Проверив боеготовность винтовки, я закинул ее на плечо и вернулся на поляну. Дайверы уже немного пришли в себя — молча стояли и смотрели на трупы товарищей.
— Надо двигать в лагерь, — хмуро произнес я. — А то, не ровен час, нас тут снова начнут отстреливать по одному. Мертвых не берем, они затруднят движение. Потом вернемся сюда более подготовленным отрядом.
Никто мне перечить не стал, и мы с Кочей из конвоируемых превратились в предводителей группы. Я пробивал путь через лес, стараясь избегать тропинок, на которых нам могли устроить засаду, и уж конечно не приближался к пробитой дайверами дороге. На самом деле мы с Кочей стали тем непредсказуемым фактором, который мог спутать все карты противнику. Разбойники наверняка несколько дней, а то и пару недель отслеживали все привычки дайверов, маршруты их перемещения и их манеру вести себя за пределами лагеря. Мы же были чужаками, и под нашим предводительством отряд действовал, с точки зрения противника, совершенно непредсказуемо. Наши привычки никто изучить не успел, а если бы и попытался, то столкнулся бы с некоторыми трудностями. У нас с Кочей было мало привычек. Мы знали привычки друг друга, что позволило Коче, к примеру, найти меня в городе и вовремя прийти на помощь. Но если говорить о ком-то другом, то ему вряд ли бы обломилось, поскольку отсутствие явно выраженных привычек является важным качеством человека, ведущего жизнь, подобную нашей. Когда ни кола, ни двора, когда в череде каждодневных событий тяжело найти какой-либо смысл.
Пробираясь по лесу и ведя за собой отряд уцелевших дайверов, я вдруг понял, что смысл моей жизни не укладывается в обычные для понимания рамки. Честно говоря, я сам не знал, что мной движет. Обещание, данное отцу? Ну, не настолько мы с ним были близки, чтобы изменить из-за этого всю свою жизнь. Месть за гибель матери? В какой-то мере да, но спустя многие годы после страшных событий на «Принцессе Регине» и эта боль сделалась не такой острой. К тому же понятие мести в отношении безмозглых торпед не имело особого смысла.
И вот я пробирался через экваториальные джунгли, держа наготове винтовку и пытаясь разобраться в порывах собственной души.
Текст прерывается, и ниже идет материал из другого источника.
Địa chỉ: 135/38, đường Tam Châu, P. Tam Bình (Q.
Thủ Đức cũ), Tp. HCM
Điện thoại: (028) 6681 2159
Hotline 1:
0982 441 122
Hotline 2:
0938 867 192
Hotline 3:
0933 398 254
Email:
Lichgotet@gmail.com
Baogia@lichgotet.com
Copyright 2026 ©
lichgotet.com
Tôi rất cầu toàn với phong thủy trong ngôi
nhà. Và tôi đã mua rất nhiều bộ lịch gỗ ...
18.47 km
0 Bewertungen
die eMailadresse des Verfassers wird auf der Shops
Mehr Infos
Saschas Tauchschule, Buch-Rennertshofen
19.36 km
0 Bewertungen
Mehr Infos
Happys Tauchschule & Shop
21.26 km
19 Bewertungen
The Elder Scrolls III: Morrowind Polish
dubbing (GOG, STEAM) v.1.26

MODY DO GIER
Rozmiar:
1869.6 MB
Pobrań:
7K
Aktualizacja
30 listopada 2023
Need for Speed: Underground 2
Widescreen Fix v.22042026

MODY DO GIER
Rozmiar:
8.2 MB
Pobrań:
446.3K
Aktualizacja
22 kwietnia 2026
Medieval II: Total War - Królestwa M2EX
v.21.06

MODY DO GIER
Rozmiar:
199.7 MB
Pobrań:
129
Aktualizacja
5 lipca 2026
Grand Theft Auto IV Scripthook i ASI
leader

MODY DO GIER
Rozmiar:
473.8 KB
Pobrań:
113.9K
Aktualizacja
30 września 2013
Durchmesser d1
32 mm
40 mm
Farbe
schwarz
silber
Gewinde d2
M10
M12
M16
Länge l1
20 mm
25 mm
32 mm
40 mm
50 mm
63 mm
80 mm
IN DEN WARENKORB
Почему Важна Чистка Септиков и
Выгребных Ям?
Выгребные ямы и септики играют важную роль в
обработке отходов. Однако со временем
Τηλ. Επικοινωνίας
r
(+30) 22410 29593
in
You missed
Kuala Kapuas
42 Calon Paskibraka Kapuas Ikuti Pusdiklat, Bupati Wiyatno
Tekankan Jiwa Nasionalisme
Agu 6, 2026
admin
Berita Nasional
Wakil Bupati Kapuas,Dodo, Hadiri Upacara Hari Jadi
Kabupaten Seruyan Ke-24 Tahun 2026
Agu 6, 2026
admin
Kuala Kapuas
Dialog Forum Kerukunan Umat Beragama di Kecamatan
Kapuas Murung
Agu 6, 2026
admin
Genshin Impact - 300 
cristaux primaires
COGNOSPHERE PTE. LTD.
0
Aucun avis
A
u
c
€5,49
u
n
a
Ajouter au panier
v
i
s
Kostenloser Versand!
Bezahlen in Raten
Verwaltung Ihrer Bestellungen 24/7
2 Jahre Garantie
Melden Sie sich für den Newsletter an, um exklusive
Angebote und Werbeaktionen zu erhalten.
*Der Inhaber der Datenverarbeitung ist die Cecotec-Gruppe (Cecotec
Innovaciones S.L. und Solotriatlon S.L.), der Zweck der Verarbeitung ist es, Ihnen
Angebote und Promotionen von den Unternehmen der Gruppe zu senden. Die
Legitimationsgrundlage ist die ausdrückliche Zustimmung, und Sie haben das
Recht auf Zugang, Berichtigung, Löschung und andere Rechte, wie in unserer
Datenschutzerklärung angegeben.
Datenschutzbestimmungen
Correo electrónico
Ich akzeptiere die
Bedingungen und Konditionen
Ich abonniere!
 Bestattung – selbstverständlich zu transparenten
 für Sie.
Говорят, что чужая душа — потемки, но иногда и своя представляет не меньшую загадку. Почему-то я вспомнил о трупах, оставшихся за спиной. Одни променяли жизнь на попытку обогащения, а другие заплатили наивысшую цену за собственную беспечность. А результат один — черное ничто. То самое черное ничто, которое ждет каждого из нас, независимо от эффективности действий. Раньше или позже оно все равно поглотит нас. Почему-то именно в этот миг я понял это с наивысшей отчетливостью. Но данное понимание не испугало меня. Холодным разумом я осознал, что человеческая жизнь — это попросту затянувшееся поражение. Как бы мы ни дрались, каких бы успехов ни достигали, в конце нас все равно ждет смерть. Наша жизнь совершенно бессмысленна, что бы мы ни оставили после себя. Она — лишь затянувшееся падение в пропасть. И единственный способ не сойти с ума от осознания этого — попытаться превратить падение в увлекательный аттракцион, разукрасить пропасть гирляндами, включить музыку погромче, вдохнуть «золотого дыма» и получить максимальное удовольствие от самого ощущения полета.